■ Task details: Return every line of the records that includes the string "labels".
#### Data records
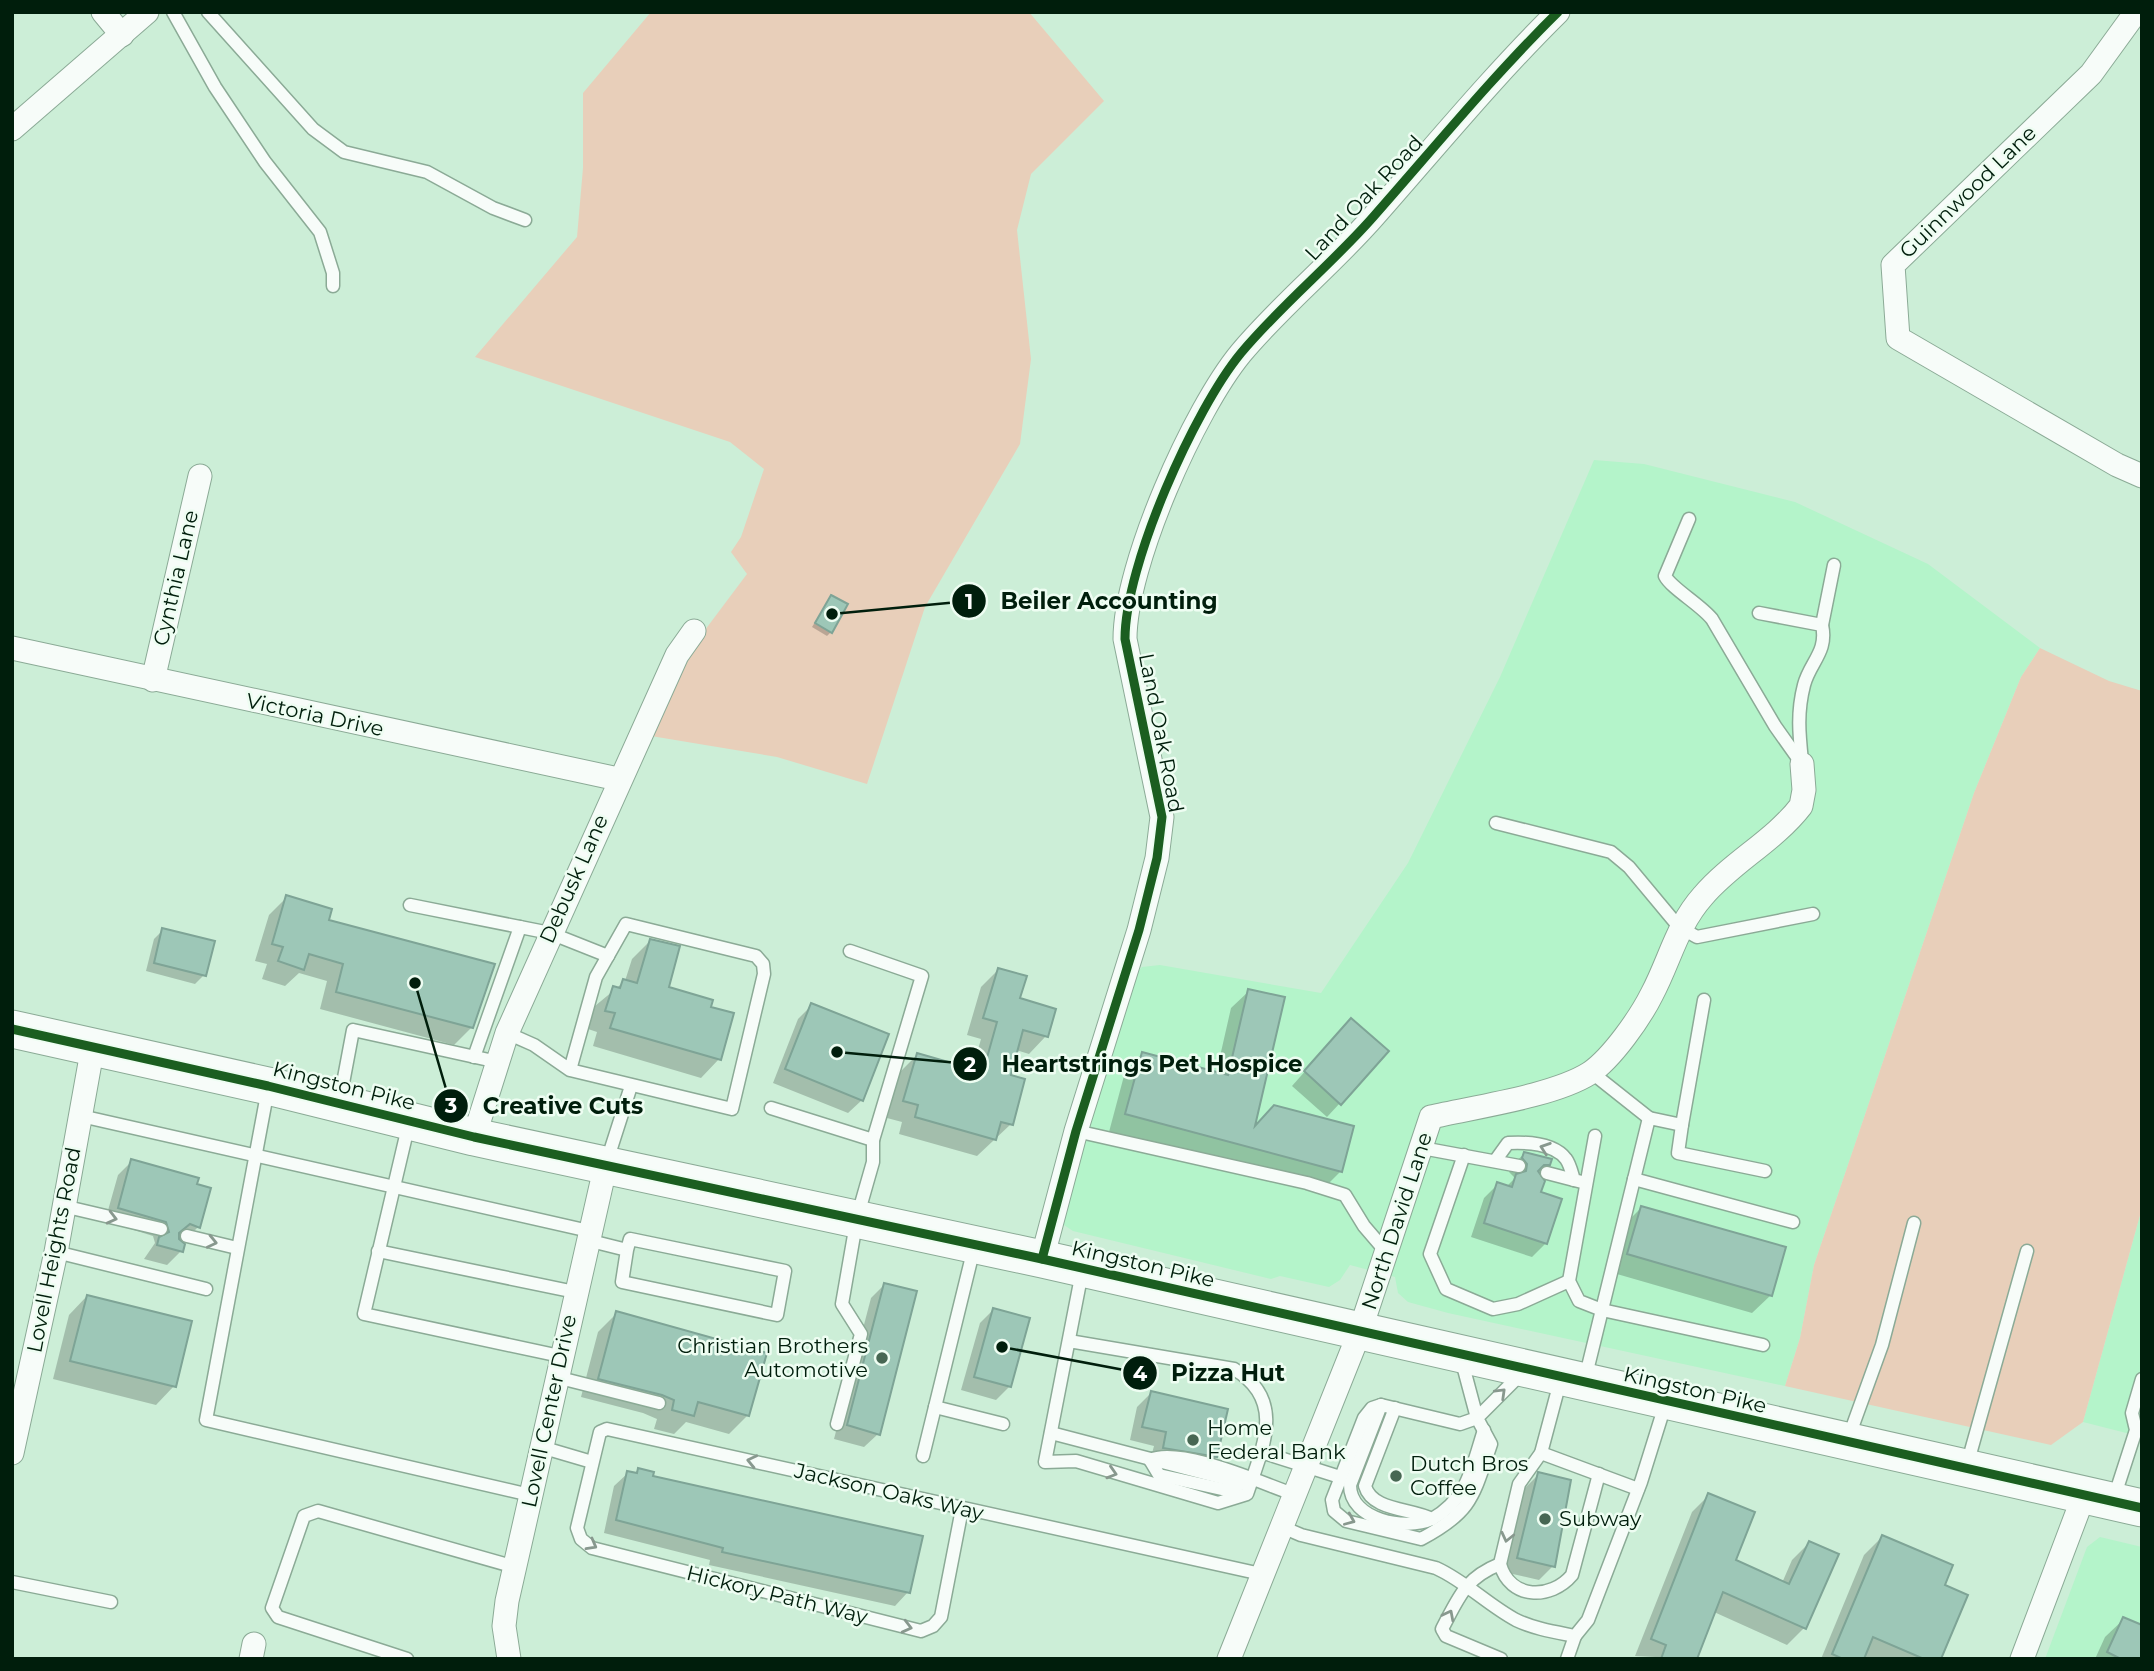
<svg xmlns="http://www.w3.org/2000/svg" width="2154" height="1671" viewBox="0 0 2154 1671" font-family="Montserrat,sans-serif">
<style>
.built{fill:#b4f4ca}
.green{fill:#e8cfba}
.shadow{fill:#0003}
.building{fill:#9dc7b7;stroke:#7ea496;stroke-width:2}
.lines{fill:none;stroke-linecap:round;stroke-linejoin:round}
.lane-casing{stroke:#8baa96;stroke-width:15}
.street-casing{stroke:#8baa96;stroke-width:25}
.primary-casing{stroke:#8baa96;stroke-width:39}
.lane{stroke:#f7fcf9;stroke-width:12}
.street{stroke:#f7fcf9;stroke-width:23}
.primary{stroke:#f7fcf9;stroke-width:37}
.cycleway-casing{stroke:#eefdf2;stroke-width:13}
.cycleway{stroke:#1b5e20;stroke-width:9}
.oneway{stroke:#88988e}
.poi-dot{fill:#476753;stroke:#eefdf2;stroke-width:2.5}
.labels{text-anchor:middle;stroke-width:5;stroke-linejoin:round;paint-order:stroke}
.street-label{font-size:21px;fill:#001e0c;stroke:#eefdf2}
.poi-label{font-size:21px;fill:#001e0c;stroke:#eefdf2;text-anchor:start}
.leader{fill:none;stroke:#001e0c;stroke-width:2.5}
.callout-dot{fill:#001e0c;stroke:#eefdf2;stroke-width:2.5}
.mark-label{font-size:21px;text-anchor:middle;font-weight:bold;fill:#fff}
.callout-label{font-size:23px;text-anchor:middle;font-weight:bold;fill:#001e0c;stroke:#eefdf2;stroke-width:5;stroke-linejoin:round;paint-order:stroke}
</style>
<rect width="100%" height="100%" fill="#cceed7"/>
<g class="built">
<polygon points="1594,460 1644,464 1795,502 1928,564 2040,648 2021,677 1974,793 1814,1265 1800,1338 1785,1386 1448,1313 1408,1302 1398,1293 1395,1277 1350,1265 1340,1280 1329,1287 1280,1276 1271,1279 1073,1231 1064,1225 1063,1212 1133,976 1142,967 1160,965 1321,993 1408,863 1500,677"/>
<polygon points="2142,1208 2142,1437 2083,1422"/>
<polygon points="2100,1537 2142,1547 2142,1659 2045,1659 2087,1547"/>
</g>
<g class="green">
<polygon points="651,12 1029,12 1104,101 1031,174 1017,230 1031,359 1020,444 925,607 867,784 777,757 651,736 693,646 747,574 731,552 741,537 764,469 730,442 475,357 577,237 583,168 583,93"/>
<polygon points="2040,648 2109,681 2142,691 2142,1208 2083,1422 2051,1445 1785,1386 1800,1338 1814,1265 1974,793 2021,677"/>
</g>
<g class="shadow">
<polygon points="831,597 831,632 827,636 812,627"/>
<polygon points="287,897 327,921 472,1027 454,1045 320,1009 327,981 299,973 285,986 262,979 267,964 255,961 269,915"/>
<polygon points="163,930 204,975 195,984 146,971 154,939"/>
<polygon points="650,941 666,988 709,1008 719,1059 701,1078 593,1046 597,1032 588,1029 595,1006 625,981 632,959"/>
<polygon points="998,970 1046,1036 1029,1054 1016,1050 1009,1077 1011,1124 977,1156 899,1134 902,1122 887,1118 900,1072 917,1055 972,1071 981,1039 967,1035 981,987"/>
<polygon points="1249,991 1253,1129 1341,1171 1323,1189 1109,1132 1125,1072 1142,1054 1216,1074 1231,1008"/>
<polygon points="812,1005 862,1100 848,1113 773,1083 798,1019"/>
<polygon points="1338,1034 1340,1103 1327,1117 1292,1086"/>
<polygon points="1524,1154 1549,1164 1538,1174 1546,1243 1532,1257 1471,1237 1484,1198 1498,1184 1506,1187 1515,1178 1509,1172 1510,1167"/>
<polygon points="132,1161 198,1227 185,1240 174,1237 181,1251 167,1265 144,1259 155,1243 153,1236 105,1221 118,1175"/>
<polygon points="1641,1208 1771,1295 1752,1313 1610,1272 1623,1226"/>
<polygon points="885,1284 878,1434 864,1447 834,1439 871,1298"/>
<polygon points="87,1296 174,1386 156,1405 53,1379 69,1315"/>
<polygon points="993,1310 1010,1386 996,1400 961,1390 980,1323"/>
<polygon points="617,1313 748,1415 729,1434 686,1422 674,1434 654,1429 657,1419 643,1413 581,1397 598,1332"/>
<polygon points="1151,1393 1216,1457 1202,1470 1150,1461 1154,1446 1130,1440 1137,1407"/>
<polygon points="639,1470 651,1477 908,1592 895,1606 709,1565 710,1560 604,1533 614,1486 628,1473 635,1474"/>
<polygon points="1539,1474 1553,1566 1539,1580 1504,1572 1523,1490"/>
<polygon points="1709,1495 1734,1561 1782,1583 1792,1560 1809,1543 1837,1555 1804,1628 1787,1645 1714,1612 1695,1659 1635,1656 1692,1512"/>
<polygon points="1882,1537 1943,1586 1939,1659 1821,1659 1864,1555"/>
<polygon points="2124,1619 2142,1659 2095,1659 2105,1637"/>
</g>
<g class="building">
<polygon points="831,595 848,604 832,633 815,623"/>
<polygon points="286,895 332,909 329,920 495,964 473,1028 336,992 343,964 309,954 304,970 278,961 283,947 272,944"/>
<polygon points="162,928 215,941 206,976 154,963"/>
<polygon points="650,939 680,946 669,987 713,1000 711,1007 734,1013 721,1060 610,1028 615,1013 605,1011 613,986 620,988 623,979 637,983"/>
<polygon points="998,968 1027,976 1020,998 1056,1009 1048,1037 1023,1030 1011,1075 1025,1079 1013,1125 1001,1122 996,1140 915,1117 918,1105 903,1101 917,1053 983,1072 997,1022 983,1018"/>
<polygon points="1248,989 1285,997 1255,1126 1274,1105 1354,1126 1342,1172 1125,1114 1142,1052 1228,1075"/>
<polygon points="811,1003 889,1034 863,1101 785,1069"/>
<polygon points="1351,1018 1389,1051 1341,1105 1304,1071"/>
<polygon points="1524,1152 1552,1159 1550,1165 1544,1165 1538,1171 1545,1181 1541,1192 1562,1199 1547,1244 1484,1223 1497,1182 1512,1187 1516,1174 1526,1171 1527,1164 1522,1158"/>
<polygon points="131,1159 199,1178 197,1184 211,1188 200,1228 190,1224 179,1233 179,1239 185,1244 183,1252 157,1245 159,1237 169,1232 166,1222 118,1208"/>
<polygon points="1641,1206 1786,1247 1772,1296 1627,1254"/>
<polygon points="884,1283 917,1291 880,1435 847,1425"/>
<polygon points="87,1295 192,1321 176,1387 70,1361"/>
<polygon points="993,1308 1030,1318 1011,1387 974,1377"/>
<polygon points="616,1311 767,1353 749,1416 698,1402 694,1416 672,1410 674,1400 662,1395 598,1379"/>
<polygon points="1151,1391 1228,1409 1217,1457 1163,1448 1166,1432 1142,1427"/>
<polygon points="638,1468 654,1472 653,1476 923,1536 910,1593 722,1552 723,1548 616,1520 627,1471 637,1473"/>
<polygon points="1538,1472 1571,1480 1555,1567 1517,1558"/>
<polygon points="1708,1493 1755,1512 1736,1560 1789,1584 1809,1541 1839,1554 1806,1629 1723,1592 1697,1659 1661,1659 1666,1645 1651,1639"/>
<polygon points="1882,1535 1953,1565 1945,1585 1968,1595 1941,1659 1924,1659 1873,1637 1864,1659 1843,1659 1832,1654"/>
<polygon points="2123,1617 2142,1625 2142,1659 2121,1659 2107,1652"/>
</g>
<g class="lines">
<defs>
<g id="lane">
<polyline points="173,12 215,87 265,162 320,232 333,273 333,286"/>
<polyline points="208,12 313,129 344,152 427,172 493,208 525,220"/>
<path d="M1689,519L1665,576C1671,588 1701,605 1712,619L1775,726L1802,764"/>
<path d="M1759,613L1822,625C1828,652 1810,662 1804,685C1797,712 1799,733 1802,761"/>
<polyline points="1822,625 1834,565"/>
<polyline points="1496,823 1611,852 1629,867 1679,927 1697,937 1813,914"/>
<polyline points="410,905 550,933 608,956"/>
<polyline points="507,1033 534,1045 570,1070 732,1109 764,974 763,964 756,956 626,924 596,977 570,1070"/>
<polyline points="474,1057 520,927"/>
<polyline points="1591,1072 1649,1118"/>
<polyline points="268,1089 206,1420 530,1495"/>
<polyline points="340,1099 353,1030 498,1062"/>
<polyline points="771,1108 873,1140"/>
<polyline points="81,1116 589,1231"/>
<polyline points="409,1123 364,1314 560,1356"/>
<polyline points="1682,1125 1678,1153 1765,1171"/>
<polyline points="1076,1131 1307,1183 1345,1195 1364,1226 1388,1254"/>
<polyline points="1595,1136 1569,1281 1579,1301 1602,1310 1763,1345"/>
<polyline points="1422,1148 1519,1166"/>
<polyline points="1464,1155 1430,1254 1446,1289 1493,1309 1518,1304 1569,1281"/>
<path d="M1495,1161L1508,1143C1525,1142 1554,1143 1566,1159C1570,1164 1572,1174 1574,1180L1586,1183"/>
<polyline points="606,1164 631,1086"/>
<polyline points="1547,1173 1574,1180"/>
<polyline points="1634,1179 1793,1222"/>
<polyline points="63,1206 161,1229"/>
<polyline points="187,1236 237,1248"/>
<polyline points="587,1240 627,1250 622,1282 777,1315 785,1271 630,1239 627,1250"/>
<polyline points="378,1251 575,1292"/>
<polyline points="56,1252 206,1289"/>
<path d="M1069,1341L1234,1369C1287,1400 1262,1449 1247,1494L1218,1503L1076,1461L1045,1462L1082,1272"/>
<path d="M1461,1358L1477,1418L1491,1444C1473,1497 1472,1512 1421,1539L1346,1521L1334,1511L1332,1500L1364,1418L1372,1408L1381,1405L1460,1424L1477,1418L1523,1372"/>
<polyline points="556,1377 659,1403"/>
<path d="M1561,1378L1541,1453L1519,1484L1500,1564C1510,1600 1551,1600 1572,1575L1599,1474"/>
<polyline points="1585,1379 1649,1118 1682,1125 1704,1000"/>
<path d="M1381,1405L1350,1485C1350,1520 1405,1531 1432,1519"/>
<polyline points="935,1407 1003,1424"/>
<path d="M1395,1408L1365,1486C1372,1511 1411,1508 1432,1519C1468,1499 1472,1467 1484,1430"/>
<polyline points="837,1424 861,1334 842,1304 857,1218 873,1162 873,1140 922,976 850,951"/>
<polyline points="1051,1433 1231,1480 1251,1479"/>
<polyline points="1848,1439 1882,1345 1914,1223"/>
<polyline points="541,1447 592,1462"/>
<polyline points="1261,1452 1340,1477"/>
<polyline points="1541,1453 1638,1489"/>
<polyline points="923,1456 974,1248"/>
<path d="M1150,1460C1180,1446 1261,1483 1293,1494"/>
<polyline points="1150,1460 1159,1475 1226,1490 1243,1483"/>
<polyline points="1967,1465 2027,1251"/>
<polyline points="2114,1498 2136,1430 2132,1413 2142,1379"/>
<polyline points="962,1509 941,1617 933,1626 921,1631 592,1548 581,1539 577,1528 600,1432 607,1429 1261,1574"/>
<path d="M1280,1526L1301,1535L1436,1568C1465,1581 1488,1605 1516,1620C1535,1629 1555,1632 1575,1636L1588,1620L1641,1482L1666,1402"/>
<path d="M1500,1564C1465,1578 1459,1597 1442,1629L1446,1636L1501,1659"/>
<polyline points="12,1582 111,1602"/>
<polyline points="407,1659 278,1617 272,1608 304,1516 318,1511 515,1567"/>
<polyline points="1567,1659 1575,1636"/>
</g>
<g id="street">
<polyline points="103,12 122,35"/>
<polyline points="2136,12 2091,74 1893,265 1898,338 2117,465 2142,476"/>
<polyline points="12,129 147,12"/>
<polyline points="12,648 618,779"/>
<polyline points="153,680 200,476"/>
<polyline points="474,1137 507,1033 677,655 694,631"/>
<path d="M1042,1259L1076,1131L1139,930L1157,858L1162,817L1125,639C1125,565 1194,410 1241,353C1282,304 1332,264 1374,216C1434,148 1493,76 1558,12"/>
<polyline points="12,1453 56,1252 93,1046"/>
<polyline points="251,1659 254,1644"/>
<polyline points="509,1659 504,1626 507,1601 606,1164"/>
<path d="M1229,1659L1360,1331L1431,1117C1474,1107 1554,1096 1590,1073C1612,1058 1640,1018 1652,994C1670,960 1677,925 1703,896C1732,862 1774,841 1801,806L1804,790L1802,764"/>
<polyline points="2022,1659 2084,1495"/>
</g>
<polyline id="primary" points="12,1029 268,1086 474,1137 1042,1259 2142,1508"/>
</defs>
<use href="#lane" class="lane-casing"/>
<use href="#street" class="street-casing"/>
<use href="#primary" class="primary-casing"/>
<use href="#lane" class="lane"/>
<use href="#street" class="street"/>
<use href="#primary" class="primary"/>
<defs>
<g id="cycleway">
<polyline points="12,1029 268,1086 474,1137 1042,1259 2142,1508"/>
<path d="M1042,1259L1076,1131L1139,930L1157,858L1162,817L1125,639C1125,565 1194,410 1241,353C1282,304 1332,264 1374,216C1434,148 1493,76 1558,12"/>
</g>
</defs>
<use href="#cycleway" class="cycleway-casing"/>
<use href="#cycleway" class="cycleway"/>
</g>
<defs><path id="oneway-chevron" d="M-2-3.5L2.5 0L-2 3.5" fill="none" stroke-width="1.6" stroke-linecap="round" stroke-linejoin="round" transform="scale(1.75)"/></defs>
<g class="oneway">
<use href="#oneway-chevron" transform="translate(1545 1148) rotate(-161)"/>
<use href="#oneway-chevron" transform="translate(112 1218) rotate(14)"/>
<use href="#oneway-chevron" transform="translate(212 1242) rotate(13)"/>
<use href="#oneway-chevron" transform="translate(1501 1393) rotate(-44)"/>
<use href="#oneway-chevron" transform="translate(752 1461) rotate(-167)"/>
<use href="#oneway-chevron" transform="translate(1112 1473) rotate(17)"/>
<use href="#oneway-chevron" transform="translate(1350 1520) rotate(23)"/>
<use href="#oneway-chevron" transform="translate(1507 1537) rotate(103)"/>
<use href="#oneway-chevron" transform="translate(592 1545) rotate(29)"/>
<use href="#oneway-chevron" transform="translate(1449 1615) rotate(-63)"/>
<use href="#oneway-chevron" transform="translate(907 1627) rotate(14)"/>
</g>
<g class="poi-dot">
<circle cx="882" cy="1358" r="7"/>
<circle cx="1193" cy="1440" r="7"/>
<circle cx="1396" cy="1476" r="7"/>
<circle cx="1545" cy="1519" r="7"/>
</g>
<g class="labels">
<g class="street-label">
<text transform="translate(1968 192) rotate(-44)" y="7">Guinnwood Lane</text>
<text transform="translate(1364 198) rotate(-47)" y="7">Land Oak Road</text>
<text transform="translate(176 578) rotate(-77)" y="7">Cynthia Lane</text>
<text transform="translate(315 715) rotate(12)" y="7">Victoria Drive</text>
<text transform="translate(1161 733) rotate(79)" y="7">Land Oak Road</text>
<text transform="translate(574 879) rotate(-66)" y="7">Debusk Lane</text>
<text transform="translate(344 1086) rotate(14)" y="7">Kingston Pike</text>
<text transform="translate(1397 1221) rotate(-72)" y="7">North David Lane</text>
<text transform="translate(54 1250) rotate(-79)" y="7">Lovell Heights Road</text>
<text transform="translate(1143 1264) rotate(13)" y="7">Kingston Pike</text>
<text transform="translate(1695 1390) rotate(13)" y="7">Kingston Pike</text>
<text transform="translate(549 1411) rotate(-78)" y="7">Lovell Center Drive</text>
<text transform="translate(889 1492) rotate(13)" y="7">Jackson Oaks Way</text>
<text transform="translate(777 1595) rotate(14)" y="7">Hickory Path Way</text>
</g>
<g class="poi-label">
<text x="868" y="1353" text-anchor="end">Christian Brothers<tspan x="868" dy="24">Automotive</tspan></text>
<text x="1207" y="1435">Home<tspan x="1207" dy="24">Federal Bank</tspan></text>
<text x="1410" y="1471">Dutch Bros<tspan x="1410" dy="24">Coffee</tspan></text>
<text x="1559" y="1526">Subway</text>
</g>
</g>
<path class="leader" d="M832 614L969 601M837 1052L970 1064M415 983L451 1106M1002 1347L1140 1373"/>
<g class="callout-dot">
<circle cx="832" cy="614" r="7"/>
<circle cx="837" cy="1052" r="7"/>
<circle cx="415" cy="983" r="7"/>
<circle cx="1002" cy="1347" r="7"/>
<circle cx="969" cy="601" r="18"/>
<circle cx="970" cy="1064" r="18"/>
<circle cx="451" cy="1106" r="18"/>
<circle cx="1140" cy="1373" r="18"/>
</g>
<g class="mark-label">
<text x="969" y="609">1</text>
<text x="970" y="1072">2</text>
<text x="451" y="1113">3</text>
<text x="1140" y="1381">4</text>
</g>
<g class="callout-label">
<text x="1109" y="609">Beiler Accounting</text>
<text x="1152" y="1072">Heartstrings Pet Hospice</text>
<text x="563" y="1114">Creative Cuts</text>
<text x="1228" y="1381">Pizza Hut</text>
</g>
<rect width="2154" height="1671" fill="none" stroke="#001e0c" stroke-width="28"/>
</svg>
########
■ Response to the task:
.labels{text-anchor:middle;stroke-width:5;stroke-linejoin:round;paint-order:stroke}
<g class="labels">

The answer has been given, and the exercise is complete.